**Teks Kajian**.
• • • • •

Rabu, 01 Juli 2015

Makalah Pelapisan Sosial


PELAPISAN SOSIAL

Makalah Diajukan Dalam Rangka Memenuhi Tugas Perkuliahan
1AD, ISD DAN IBD

Description: LOGO UIN

Disusun oleh:

Kelas A PGMI 
Syarifah Nadiyah (D07214021)

Dosen Pengampu: 
Nanang Kholidin, S.Ag., M. Pd.I


Universitas Islam Negeri Sunan Ampel Surabaya
Fakultas Tarbiyah Program Studi Pendidikan Guru Madrasah Ibtidaiyah
Tahun 2014




KATA PENGANTAR
                         
Puji syukur kami panjatkan kehadirat Tuhan Yang Maha Esa karena dengan rahmat, karunia, serta taufik dan hidayah-Nya lah kami dapat menyelesaikan makalah yang berjudul “Pelapisan Sosial”.
       Kami sangat berharap makalah ini dapat berguna dalam rangka menambah wawasan serta pengetahuan kita mengenai pelapisan sosial. Kami juga menyadari sepenuhnya bahwa di dalam tugas ini terdapat kekurangan-kekurangan dan jauh dari apa yang kami harapkan.
        Untuk itu, kami berharap adanya kritik, saran dan usulan demi perbaikan di masa yang akan datang, mengingat tidak ada sesuatu yang sempurna tanpa saran yang membangun.
         Semoga makalah sederhana ini dapat dipahami bagi siapapun yang membacanya. Sekiranya laporan yang telah disusun ini dapat berguna bagi kami sendiri maupun orang yang membacanya. Sebelumnya kami mohon maaf apabila terdapat kesalahan kata-kata yang kurang berkenan dan kami memohon kritik dan saran yang membangun demi perbaikan di masa depan.

• • • • •

**Kegiatan**. Sebutkan semua karunia Tuhan yang disebut dalam kata pengantar makalah tentang pelapisan sosial sebagai sebab makalah itu dapat diselesaikan.

**Data yang Diberikan**.
• • • • •

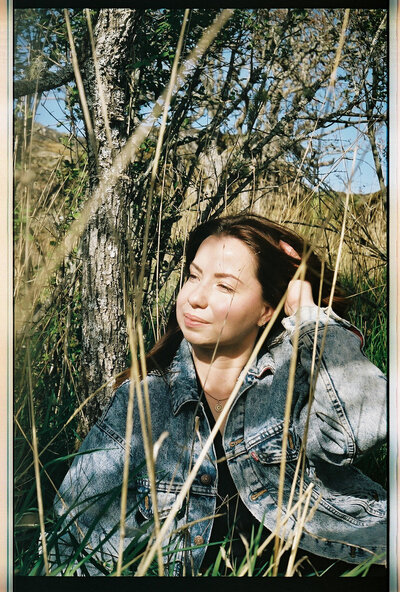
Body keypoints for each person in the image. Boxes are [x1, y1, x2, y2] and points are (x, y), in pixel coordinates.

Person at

• • • • •

**Jawaban Latihan**. Rahmat, karunia, taufik, dan hidayah.